Part of Advances in Neural Information Processing Systems 32 (NeurIPS 2019)
Soeren Laue, Matthias Mitterreiter, Joachim Giesen
Although optimization is the longstanding, algorithmic backbone of machine learning new models still require the time-consuming implementation of new solvers. As a result, there are thousands of implementations of optimization algorithms for machine learning problems. A natural question is, if it is always necessary to implement a new solver, or is there one algorithm that is sufficient for most models. Common belief suggests that such a one-algorithm-fits-all approach cannot work, because this algorithm cannot exploit model specific structure.

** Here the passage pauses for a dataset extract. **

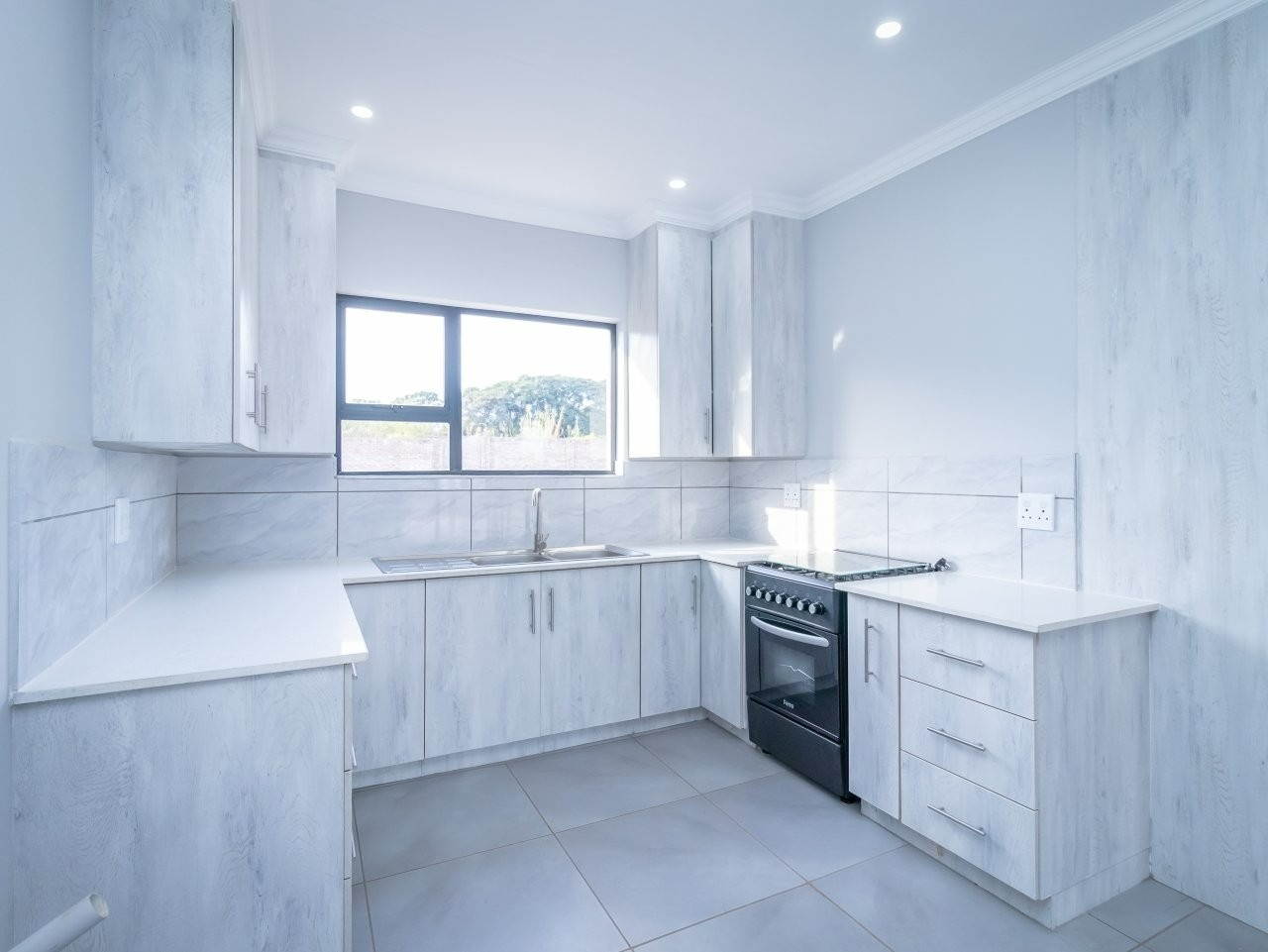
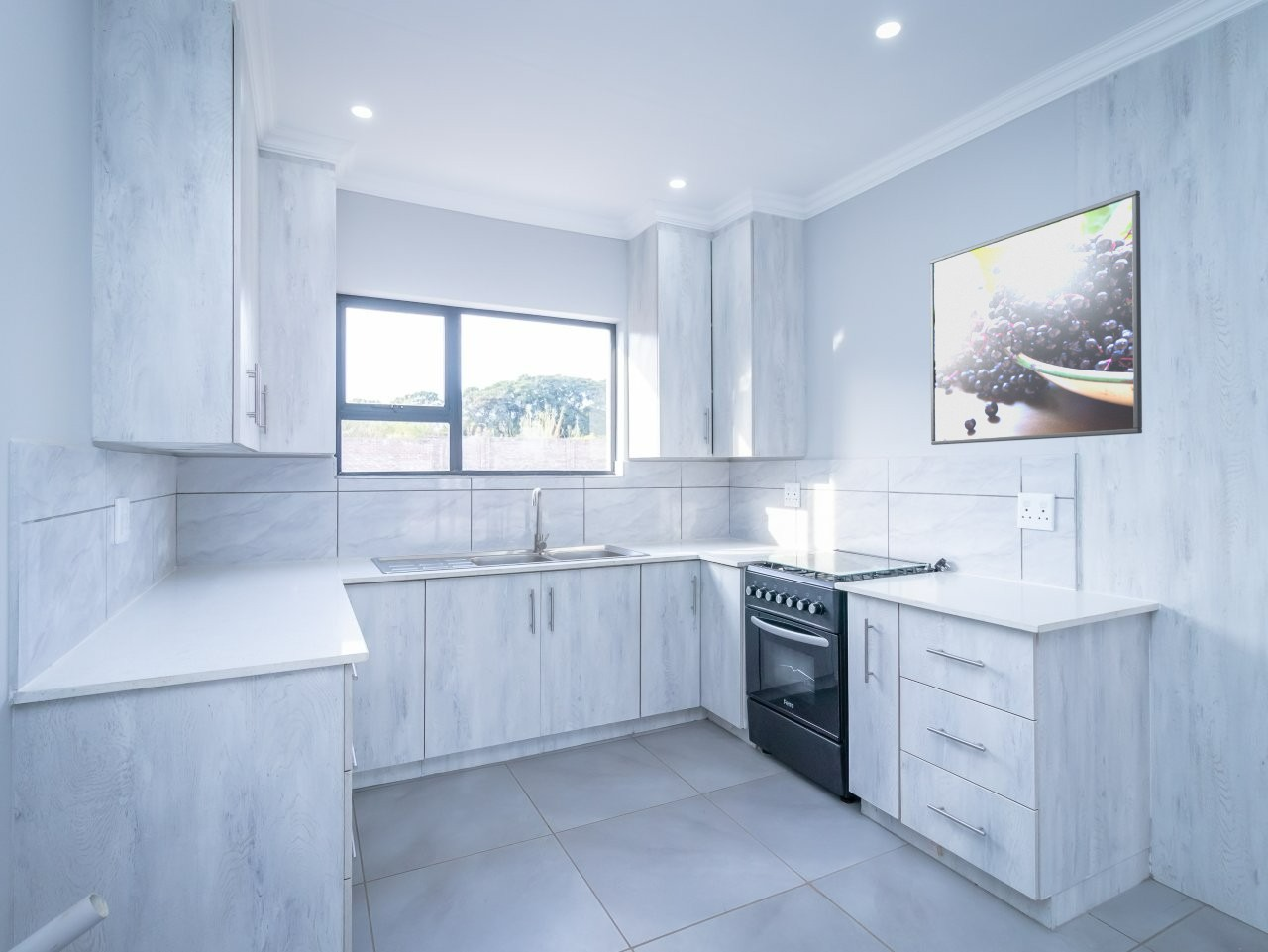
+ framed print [929,189,1143,446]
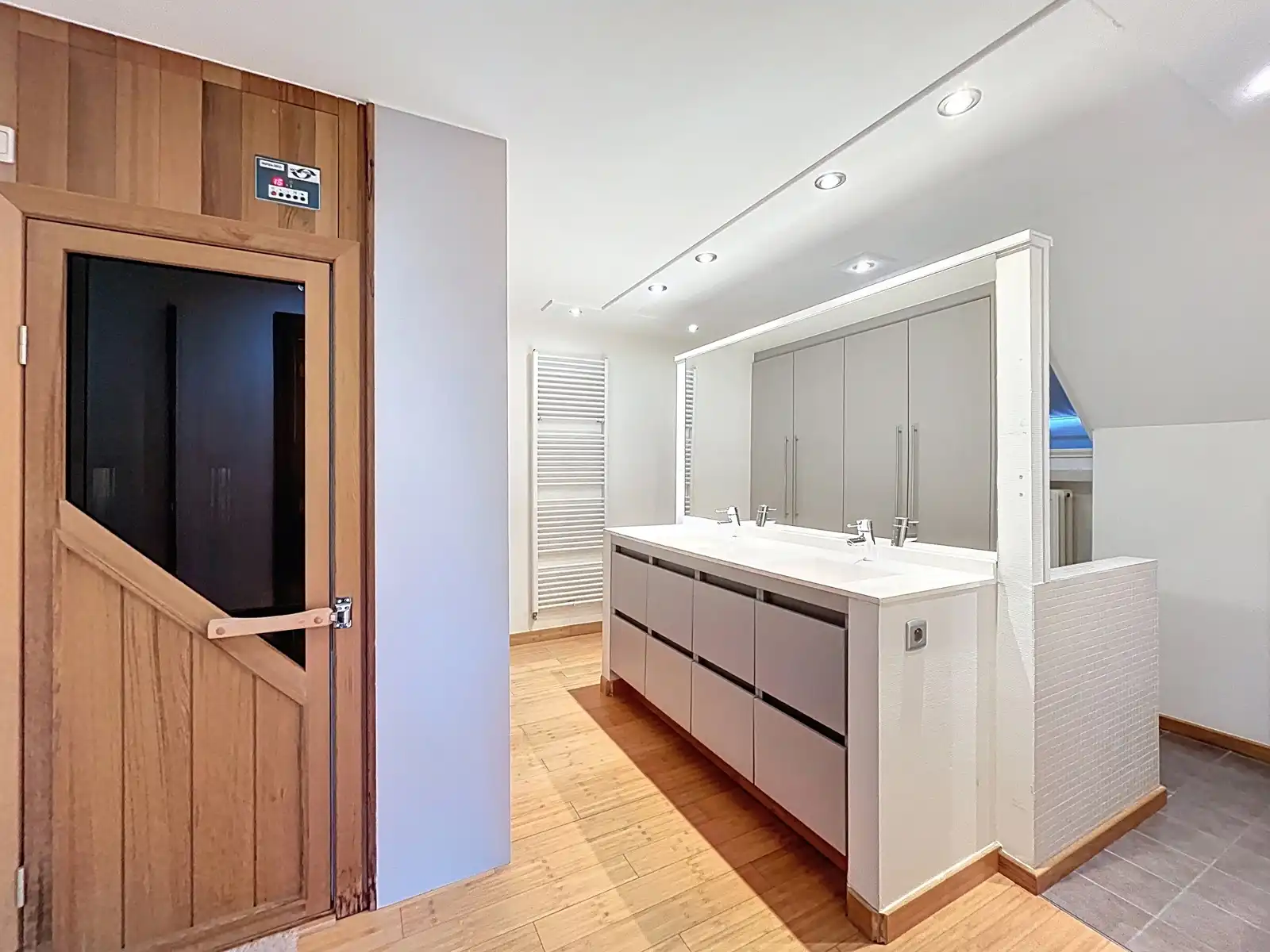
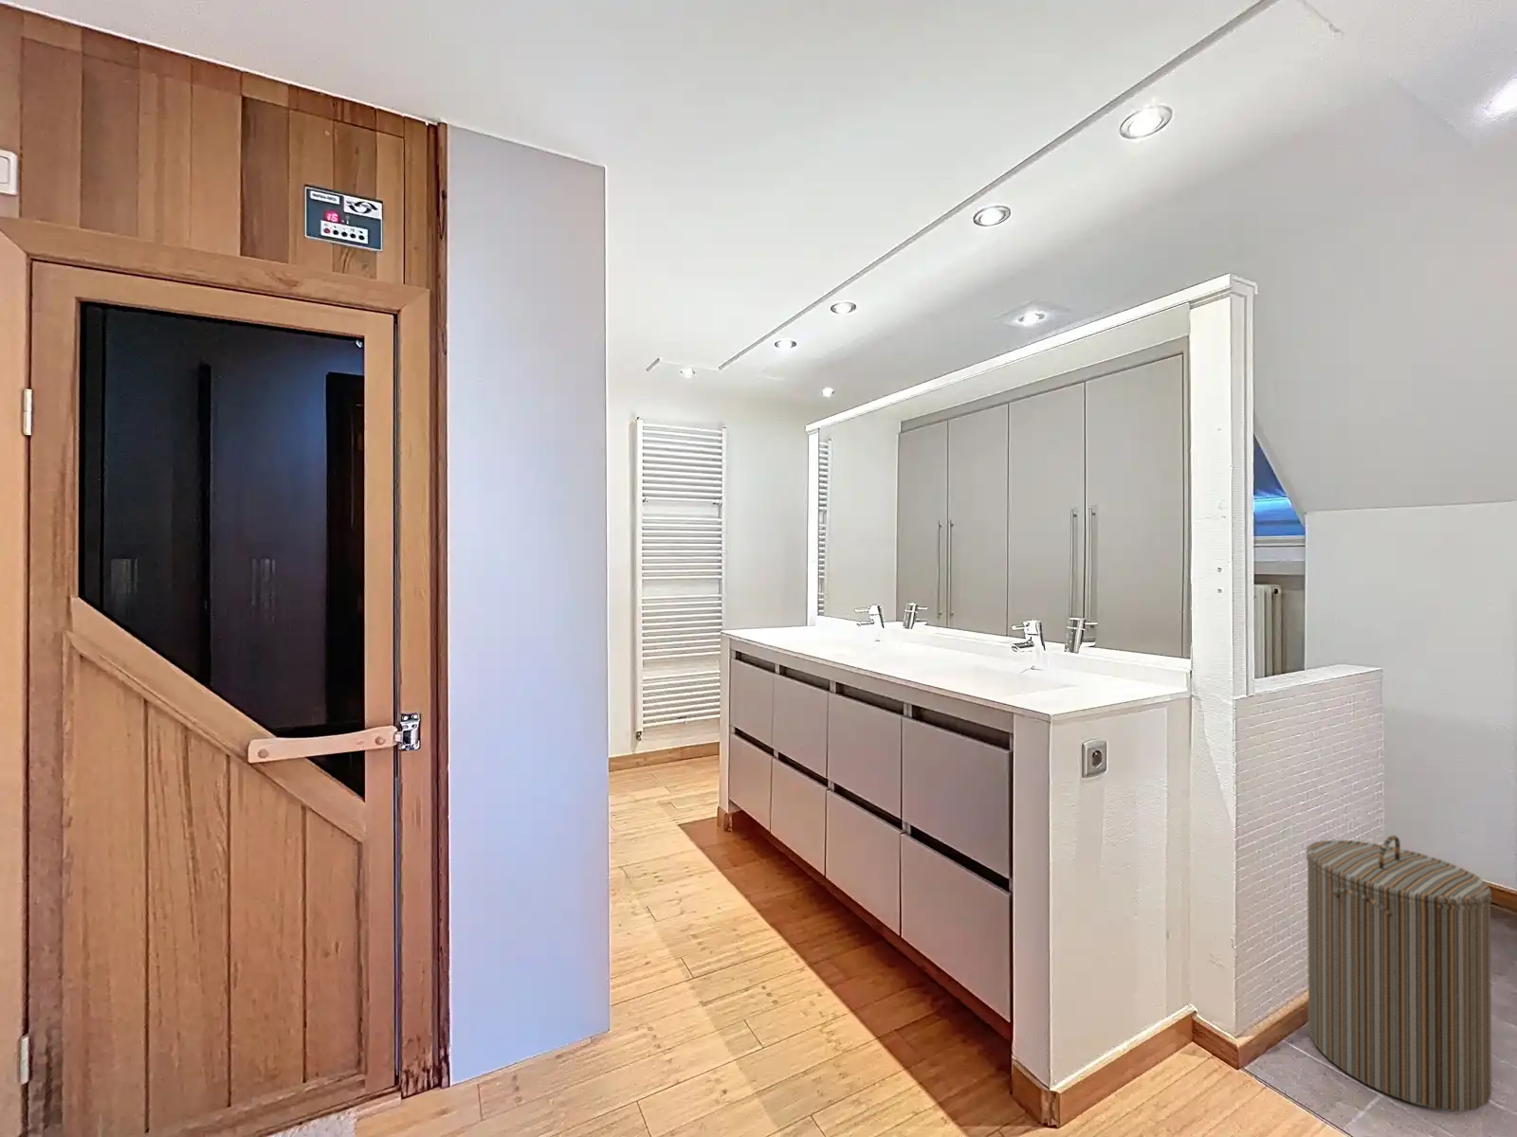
+ laundry hamper [1306,835,1493,1112]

At least, a generic algorithm cannot be efficient and robust on a wide variety of problems. Here, we challenge this common belief. We have designed and implemented the optimization framework GENO (GENeric Optimization) that combines a modeling language with a generic solver. GENO takes the declaration of an optimization problem and generates a solver for the specified problem class. The framework is flexible enough to encompass most of the classical machine learning problems. We show on a wide variety of classical but also some recently suggested problems that the automatically generated solvers are (1) as efficient as well engineered, specialized solvers, (2) more efficient by a decent margin than recent state-of-the-art solvers, and (3) orders of magnitude more efficient than classical modeling language plus solver approaches.